I'VE NEVER FELT SO ANGRY BEFORE!

AHHHHHHH!

some people just like to take things for granted.

some people just dont learn to treasure the chances given to them.

some people just dont seem to realise that they are at fault.

some people just dont realise that they are so SCREWED UP.

i hate it when people make use of me.

i hate it when i am accused of something i didnt do.

well this time i get accused for NOT DOING SOMETHING THAT I DID.

it would be alright if it was just a small matter.

BUT MY GRADES ARE CONCERNED!

and i totally HATE people who try to ruin my grades.

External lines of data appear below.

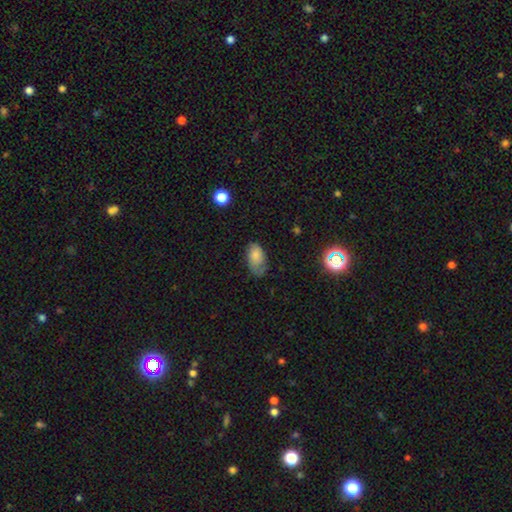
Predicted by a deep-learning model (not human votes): smooth 73%, featured or disk 17%, star or artifact 9%. Down the decision tree: how rounded — in between (92%); merging — none (50%).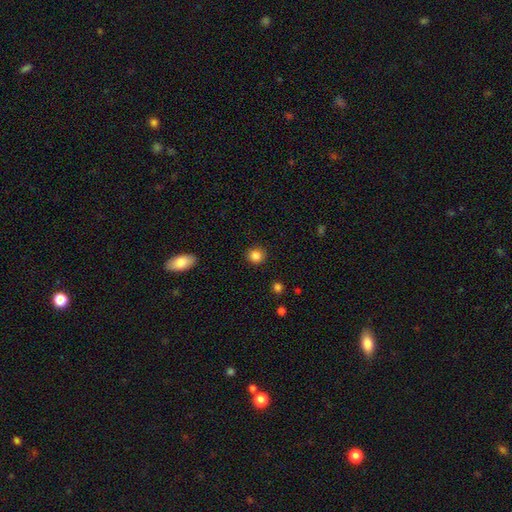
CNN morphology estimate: Q: Smooth or featured?
A: smooth (85%); runner-up: star or artifact (11%)
Q: How rounded?
A: round (88%); runner-up: in between (11%)
Q: Merging?
A: none (90%); runner-up: minor disturbance (6%)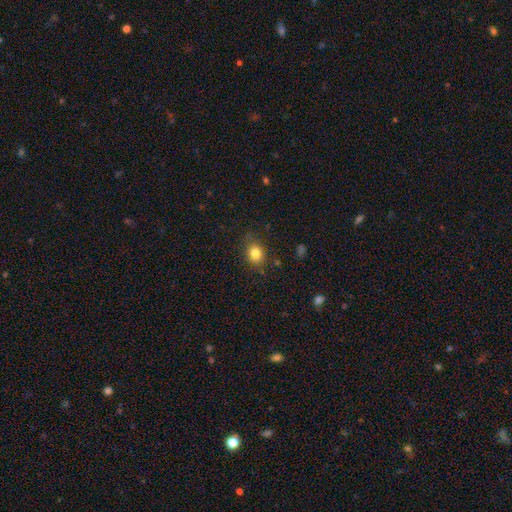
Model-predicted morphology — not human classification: A smooth galaxy with no disk features (82%) that is round (66%). Merging: none (83%).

i dont understand how people can be SO ungrateful.

if i didnt remind you, you wouldnt have done it.

if i didnt care, i wouldnt have asked you to do it.

AHHHHH!

i dont understand why this is happening.

shouldnt people our age be more responsible?

and you're actually older than me!

i cant believe i thought that you were nice.

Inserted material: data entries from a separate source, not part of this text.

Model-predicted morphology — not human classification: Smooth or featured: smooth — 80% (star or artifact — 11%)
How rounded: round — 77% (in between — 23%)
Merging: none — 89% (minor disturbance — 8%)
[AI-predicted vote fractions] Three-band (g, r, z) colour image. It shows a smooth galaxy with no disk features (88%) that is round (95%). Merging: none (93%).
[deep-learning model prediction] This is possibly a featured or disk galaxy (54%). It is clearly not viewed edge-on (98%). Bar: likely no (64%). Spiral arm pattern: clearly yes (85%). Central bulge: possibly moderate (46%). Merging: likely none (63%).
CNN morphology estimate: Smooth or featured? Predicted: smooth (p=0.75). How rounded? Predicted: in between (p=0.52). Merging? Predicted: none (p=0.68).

i cant believe i was so nice to you!

and this is how you repay me.

I CANT BELIEVE THIS.

you are going to get what you deserve.

JUST WAIT AND SEE!



it seems that everything is going down.

but i guess things will get better.

i will be optimistic.

VERY optimistic.



i was almost late to class today.

i was practically running up to the 3rd floor.

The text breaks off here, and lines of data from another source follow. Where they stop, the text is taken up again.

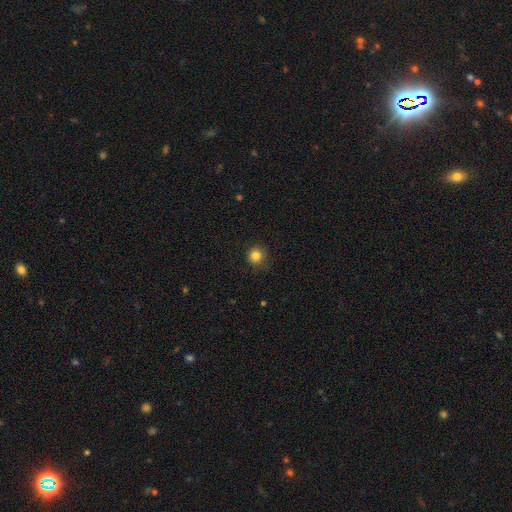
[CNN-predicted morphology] Q: Smooth or featured?
A: smooth (83%); runner-up: star or artifact (12%)
Q: How rounded?
A: round (94%); runner-up: in between (5%)
Q: Merging?
A: none (88%); runner-up: minor disturbance (9%)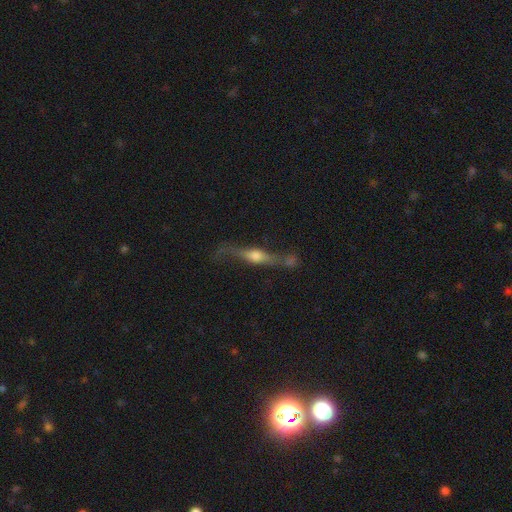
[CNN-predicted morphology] A featured or disk galaxy (70%) viewed edge-on (87%) with a rounded central bulge (89%).

Vote fractions:
- Smooth or featured? featured or disk: 70% / smooth: 22% / star or artifact: 8%
- Edge-on disk? yes: 87% / no: 13%
- Edge-on bulge? rounded: 89% / boxy: 7% / none: 4%
- Merging? none: 54% / minor disturbance: 22% / major disturbance: 13% / merger: 11%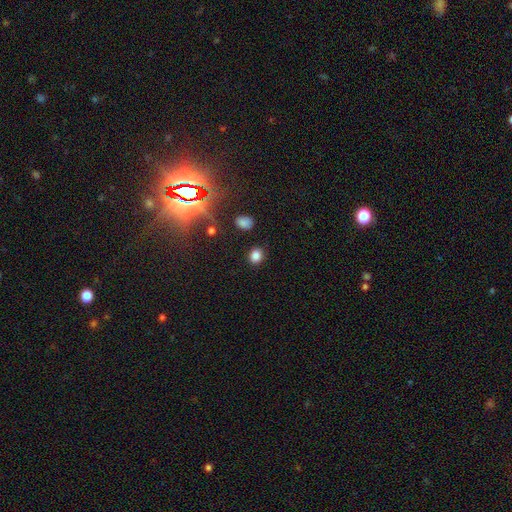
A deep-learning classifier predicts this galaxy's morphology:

i will not leave the house late again.

it's horribly tiring.



i watched house bunny on wednesday.

it wasnt as nice as i thought it would be.

but i enjoyed the company!



and i will make sure we meet next week val!

I WILL MAKE IT HAPPEN!

(:

Wednesday, October 08, 2008

8th October 2008

because i'm tired.
because i didn't do my best.
because i didn't put in the effort i'm supposed to.
because i took time for granted.
because i'm too easily distracted.
because it seems that i'm not moving any closer to my goal.
because i'm losing track of what i want.
because i know i'm not going to do well.
because i know that isn't supposed to be the case.
because i can't stand smiling and laughing when i don't feel it inside.
because i can't pretend any longer.
because i demand too much from myself.
because i want to prove something to myself.
because i hate falling behind.
because i hate to disappoint.
because i feel empty inside.
because shopping isn't helping.
because i'm losing it.
because it's all my fault.

that's why.



She had been rocking herself back and forth, fighting the tears that threatened to fall, swallowing the lump that threatened to rise in her throat, forcing back the thoughts that threatened to drown her mind. It felt as though she were fighting everything right now. ... She felt she was always fighting, fighting, fighting. And now, here she sat, fighting her very own emotions.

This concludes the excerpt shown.